Ninguna actividad extractiva puede llamarse sostenible en tanto impacte de manera definitiva y negativa sobre el medio ambiente, la salud, la alimentación y las fuentes de trabajo, por lo tanto, no existen en el Perú “hidrocarburos verdes o amigables”. Es urgente acelerar la transición hacia energías renovables limpias, cómo la energía solar, eólica, entre otras.
Las organizaciones indígenas llevamos años luchando por salvaguardar nuestros territorios, nuestra seguridad y soberanía alimentaria, por la limpieza de nuestras aguas contaminadas por la explotación de hidrocarburos en la Amazonía, sin respuesta. Por lo que en este contexto y con un amplio conocimiento sobre los severos e irreversibles impactos de la contaminación por petróleo en nuestros territorios, exigimos:
Planes de limpieza adecuados, eficientes y en diálogo con los pueblos afectados.

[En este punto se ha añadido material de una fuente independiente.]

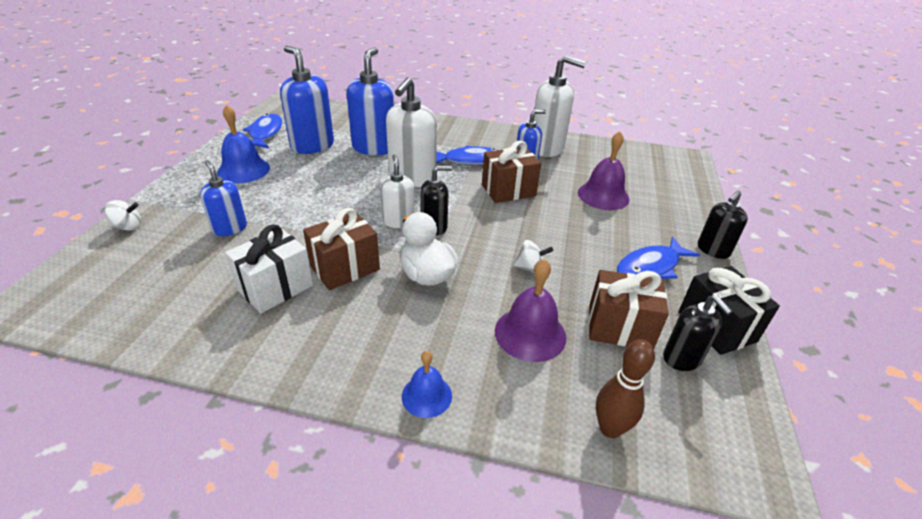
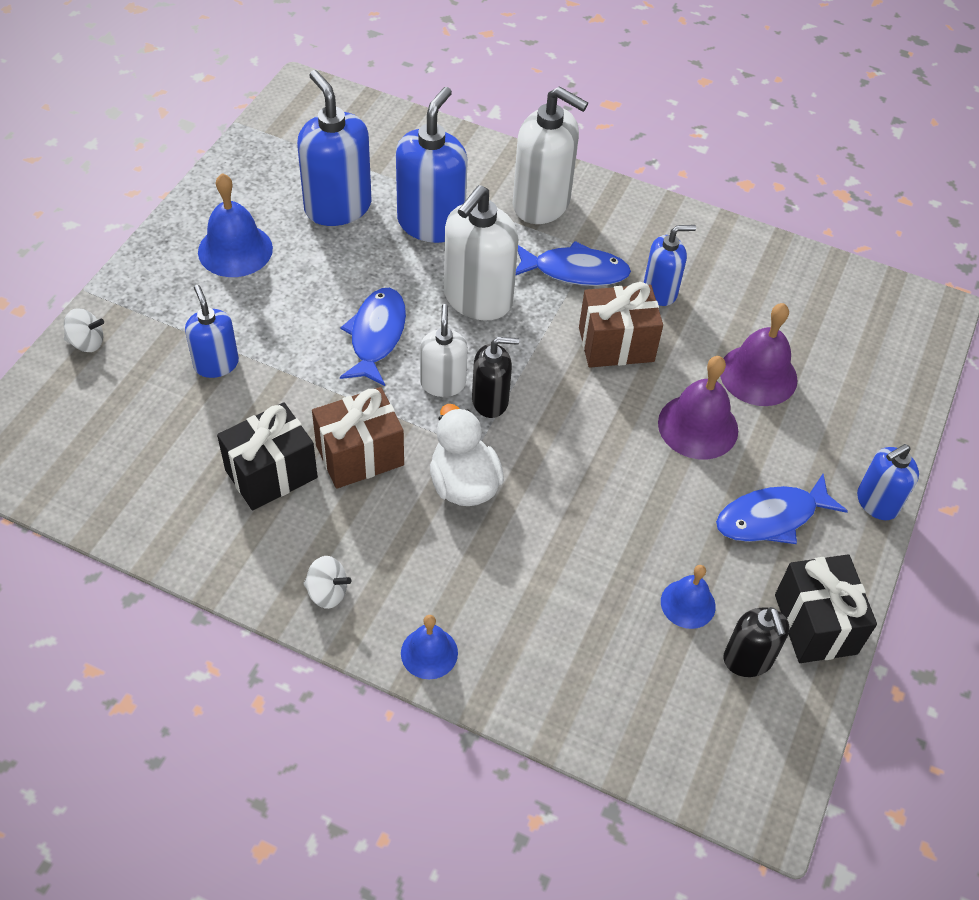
camera: 10 degrees right, 15 degrees up
white gift [225,225,313,313] -> black gift [217,402,318,510]
blue fish [243,114,282,148] -> blue fish moved to [340,288,406,386]
purple bell [495,258,566,362] -> purple bell moved to [658,356,738,460]
white spinning top [513,240,553,273] -> white spinning top moved to [303,556,351,609]
white soap dispenser [534,55,586,157] -> white soap dispenser moved to [512,86,588,224]
brown gift [588,270,669,349] -> blue bell [661,565,716,629]
brown bowling pin [596,339,655,438] -> none
black soap dispenser [698,191,748,259] -> blue soap dispenser [857,444,919,520]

Sanciones drásticas y efectivas a las empresas responsables.
Implementación prioritaria de medidas adecuadas y responsables de salud para las personas afectadas por metales pesados y sustancias tóxicas.
Reparación económica para las víctimas de los derrames petroleros producidos en las últimas décadas.
Transición hacia una nueva matriz energética con energías limpias y renovables.
Respeto de nuestros territorios ancestrales y de nuestra madre naturaleza.
Nueva constitución, que nos reconozca como un país pluricultural y donde la tierra y el territorio se protejan no como bienes mercantilizados, sino como fuente de vida, identidad y derechos.